En La isla de Arturo se narra el paso de la infancia a la edad adulta de su personaje protagonista. La pérdida de la inocencia, esto es, la fantasía, la imaginación, la vida de ensueño, dará paso a sentimientos encontrados donde se mezclarán el rencor y el amor. Arturo es un joven chico que vive en su pequeño paraíso en estado casi salvaje: sin amigos, sin horarios, pero también sin el afecto de su madre, muerta cuando él nació. La única figura a quien sigue es la de su padre, Wilhelm, de quien tampoco recibe caricia ni beso alguno; apenas está con él y le idealiza cada vez que se va de la isla y le deja solo. Su educación se ha basado en una vida sin amor, donde las mujeres no figuran en ningún sitio, por eso, cuando su padre aparece con una nueva esposa, Nunziata, se producirá el accidental momento que hará madurar a Arturo. Del rencor pasará a aquello que despreciaba; todo a lo que se aferraba, la sólida ley impuesta por su padre, dará un vuelco. Sin querer y sin saberlo, Arturo está conociendo el amor: «la abracé y la besé en la boca». Pero este no es un beso cualquiera, es el beso que nunca recibió de su madre, son todos los besos que le negaba su padre. La pérdida de la inocencia le llevará a desencantarse con su padre, con su madrastra, a romper las promesas de no abandonar la isla, de dejar, quizás, para siempre su pequeño paraíso creado.

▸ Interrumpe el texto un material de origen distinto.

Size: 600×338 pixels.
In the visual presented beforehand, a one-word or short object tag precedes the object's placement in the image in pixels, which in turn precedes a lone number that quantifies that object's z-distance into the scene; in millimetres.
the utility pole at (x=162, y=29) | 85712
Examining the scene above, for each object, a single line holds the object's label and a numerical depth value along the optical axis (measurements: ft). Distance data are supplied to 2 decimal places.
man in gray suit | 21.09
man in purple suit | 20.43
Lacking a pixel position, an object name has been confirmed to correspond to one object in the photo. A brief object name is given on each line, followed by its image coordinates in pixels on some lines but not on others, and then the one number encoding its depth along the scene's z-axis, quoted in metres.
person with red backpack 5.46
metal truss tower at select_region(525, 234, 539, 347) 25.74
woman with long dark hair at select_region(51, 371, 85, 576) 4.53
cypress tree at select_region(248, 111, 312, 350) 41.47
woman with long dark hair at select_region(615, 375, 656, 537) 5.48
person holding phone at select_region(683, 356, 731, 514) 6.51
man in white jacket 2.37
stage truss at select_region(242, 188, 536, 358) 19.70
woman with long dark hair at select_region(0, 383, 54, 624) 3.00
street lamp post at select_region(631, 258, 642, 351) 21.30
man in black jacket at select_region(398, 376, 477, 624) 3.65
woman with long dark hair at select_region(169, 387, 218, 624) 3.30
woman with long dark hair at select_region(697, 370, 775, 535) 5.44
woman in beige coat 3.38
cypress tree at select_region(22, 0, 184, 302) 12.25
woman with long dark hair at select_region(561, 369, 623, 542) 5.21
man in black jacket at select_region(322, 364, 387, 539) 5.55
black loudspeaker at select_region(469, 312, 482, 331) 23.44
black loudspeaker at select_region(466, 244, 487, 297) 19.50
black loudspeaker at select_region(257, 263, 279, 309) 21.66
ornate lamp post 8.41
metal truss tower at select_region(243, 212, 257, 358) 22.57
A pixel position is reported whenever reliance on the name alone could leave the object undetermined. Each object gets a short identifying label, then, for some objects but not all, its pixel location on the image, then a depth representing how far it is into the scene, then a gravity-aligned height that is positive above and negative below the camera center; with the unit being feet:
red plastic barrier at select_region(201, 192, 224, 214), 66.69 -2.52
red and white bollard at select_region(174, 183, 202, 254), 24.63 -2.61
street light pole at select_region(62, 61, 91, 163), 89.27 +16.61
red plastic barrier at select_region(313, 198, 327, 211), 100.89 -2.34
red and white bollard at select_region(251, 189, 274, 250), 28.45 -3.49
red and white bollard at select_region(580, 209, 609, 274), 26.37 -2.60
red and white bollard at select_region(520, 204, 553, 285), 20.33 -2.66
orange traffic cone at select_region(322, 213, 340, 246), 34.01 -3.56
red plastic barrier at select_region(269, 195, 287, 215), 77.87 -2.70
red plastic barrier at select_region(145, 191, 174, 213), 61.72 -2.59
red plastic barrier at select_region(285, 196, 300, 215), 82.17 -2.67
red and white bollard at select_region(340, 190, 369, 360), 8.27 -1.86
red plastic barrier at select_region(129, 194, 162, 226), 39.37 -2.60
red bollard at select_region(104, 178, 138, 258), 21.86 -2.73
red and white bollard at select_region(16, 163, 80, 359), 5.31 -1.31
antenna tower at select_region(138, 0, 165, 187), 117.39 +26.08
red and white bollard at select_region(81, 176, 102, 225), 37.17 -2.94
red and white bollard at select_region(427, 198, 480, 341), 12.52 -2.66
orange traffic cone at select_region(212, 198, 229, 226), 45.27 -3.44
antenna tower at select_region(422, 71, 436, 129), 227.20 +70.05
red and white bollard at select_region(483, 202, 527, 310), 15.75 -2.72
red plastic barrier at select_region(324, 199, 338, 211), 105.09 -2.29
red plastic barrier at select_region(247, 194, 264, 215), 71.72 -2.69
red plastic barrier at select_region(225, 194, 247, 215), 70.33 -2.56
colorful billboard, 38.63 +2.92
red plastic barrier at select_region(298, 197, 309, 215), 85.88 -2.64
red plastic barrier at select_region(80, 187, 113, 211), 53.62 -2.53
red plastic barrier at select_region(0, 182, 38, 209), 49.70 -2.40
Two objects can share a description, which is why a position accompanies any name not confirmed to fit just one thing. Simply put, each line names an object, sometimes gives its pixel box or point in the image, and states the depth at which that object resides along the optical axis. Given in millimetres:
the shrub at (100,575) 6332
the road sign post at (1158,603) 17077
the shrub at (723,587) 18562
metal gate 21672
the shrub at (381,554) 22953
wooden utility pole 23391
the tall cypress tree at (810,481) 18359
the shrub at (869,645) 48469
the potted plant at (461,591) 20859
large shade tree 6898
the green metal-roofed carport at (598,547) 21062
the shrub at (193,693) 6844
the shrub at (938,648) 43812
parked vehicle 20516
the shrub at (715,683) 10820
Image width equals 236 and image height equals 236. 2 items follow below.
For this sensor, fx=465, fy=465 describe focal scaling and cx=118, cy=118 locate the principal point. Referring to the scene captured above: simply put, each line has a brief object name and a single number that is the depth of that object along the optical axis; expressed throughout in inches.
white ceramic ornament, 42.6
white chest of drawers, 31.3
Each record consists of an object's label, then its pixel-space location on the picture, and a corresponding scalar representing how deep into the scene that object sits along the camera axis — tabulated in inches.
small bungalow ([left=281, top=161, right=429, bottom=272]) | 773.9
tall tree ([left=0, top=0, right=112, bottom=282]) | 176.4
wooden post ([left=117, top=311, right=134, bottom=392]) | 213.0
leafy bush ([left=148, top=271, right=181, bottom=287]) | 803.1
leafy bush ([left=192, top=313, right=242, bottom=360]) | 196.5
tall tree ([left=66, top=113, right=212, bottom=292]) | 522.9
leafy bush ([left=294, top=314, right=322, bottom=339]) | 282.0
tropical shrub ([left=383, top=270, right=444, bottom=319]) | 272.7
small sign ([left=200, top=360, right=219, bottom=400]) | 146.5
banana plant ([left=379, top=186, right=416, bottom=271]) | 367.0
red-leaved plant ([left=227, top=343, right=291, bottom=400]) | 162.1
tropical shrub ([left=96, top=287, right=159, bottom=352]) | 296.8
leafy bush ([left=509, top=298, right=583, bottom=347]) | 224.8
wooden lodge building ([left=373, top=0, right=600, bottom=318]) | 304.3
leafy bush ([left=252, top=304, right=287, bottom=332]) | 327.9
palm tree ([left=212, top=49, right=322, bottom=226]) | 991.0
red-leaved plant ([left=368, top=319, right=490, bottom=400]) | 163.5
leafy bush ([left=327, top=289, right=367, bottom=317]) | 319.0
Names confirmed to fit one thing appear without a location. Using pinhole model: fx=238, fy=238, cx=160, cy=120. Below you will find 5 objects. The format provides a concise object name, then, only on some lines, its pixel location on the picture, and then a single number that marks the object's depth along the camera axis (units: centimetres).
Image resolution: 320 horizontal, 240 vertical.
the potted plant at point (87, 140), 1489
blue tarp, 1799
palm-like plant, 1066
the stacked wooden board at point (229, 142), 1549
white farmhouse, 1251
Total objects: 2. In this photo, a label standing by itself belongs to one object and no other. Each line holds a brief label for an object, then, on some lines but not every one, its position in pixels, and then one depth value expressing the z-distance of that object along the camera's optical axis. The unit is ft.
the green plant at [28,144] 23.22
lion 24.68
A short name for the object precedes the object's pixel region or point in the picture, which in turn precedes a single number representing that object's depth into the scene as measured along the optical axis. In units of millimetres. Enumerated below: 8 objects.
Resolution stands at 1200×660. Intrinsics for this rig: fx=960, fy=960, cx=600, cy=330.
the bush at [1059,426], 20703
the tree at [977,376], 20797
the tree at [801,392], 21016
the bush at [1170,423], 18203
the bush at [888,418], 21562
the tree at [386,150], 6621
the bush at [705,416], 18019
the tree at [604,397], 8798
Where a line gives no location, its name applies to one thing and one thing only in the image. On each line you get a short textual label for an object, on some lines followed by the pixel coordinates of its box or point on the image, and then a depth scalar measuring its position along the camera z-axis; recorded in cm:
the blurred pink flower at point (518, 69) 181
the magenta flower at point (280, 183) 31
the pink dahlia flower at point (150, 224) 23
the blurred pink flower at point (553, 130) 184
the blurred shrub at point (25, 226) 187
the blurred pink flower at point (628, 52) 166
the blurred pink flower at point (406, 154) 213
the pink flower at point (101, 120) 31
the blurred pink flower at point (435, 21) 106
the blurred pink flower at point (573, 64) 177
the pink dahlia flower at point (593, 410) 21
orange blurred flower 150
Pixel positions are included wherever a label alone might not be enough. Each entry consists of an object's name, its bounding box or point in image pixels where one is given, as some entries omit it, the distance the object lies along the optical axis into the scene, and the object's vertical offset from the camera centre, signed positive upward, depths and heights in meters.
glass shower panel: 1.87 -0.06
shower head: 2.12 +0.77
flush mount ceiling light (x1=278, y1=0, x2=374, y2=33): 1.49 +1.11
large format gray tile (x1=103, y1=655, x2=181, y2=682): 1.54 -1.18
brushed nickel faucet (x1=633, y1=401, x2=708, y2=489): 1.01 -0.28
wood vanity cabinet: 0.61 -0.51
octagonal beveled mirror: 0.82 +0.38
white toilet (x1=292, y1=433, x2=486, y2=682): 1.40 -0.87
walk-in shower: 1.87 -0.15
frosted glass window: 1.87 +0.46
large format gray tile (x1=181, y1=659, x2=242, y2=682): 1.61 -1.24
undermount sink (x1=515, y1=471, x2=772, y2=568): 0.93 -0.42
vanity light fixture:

Estamos ante una de las mayores escritoras del Novecientos italiano. El realismo poético de Elsa Morante que utiliza en la descripción de la ficticia isla de Prócida, así como de la triada de personajes que conducen la novela, bebe del que ya utilizara Giovanni Verga en su etapa verista, aquella en la que fijaba el foco en los humildes y en la vida del campo. Conocedora de las emociones humanas, la Morante te seduce desarrollando, en un contexto histórico como en el que basa La isla de Arturo, en pleno conflicto del fascismo de Italia, la intrahistoria unamuniana de sus personajes. Da voz a los mudos, a aquellos que escapaban de los titulares. En su narrativa se aprecia un rumor de esperanza llena de desencanto, de ahí la sensación de opuestos que produce la lectura de esta gigante novela. Lo dicho, inolvidable.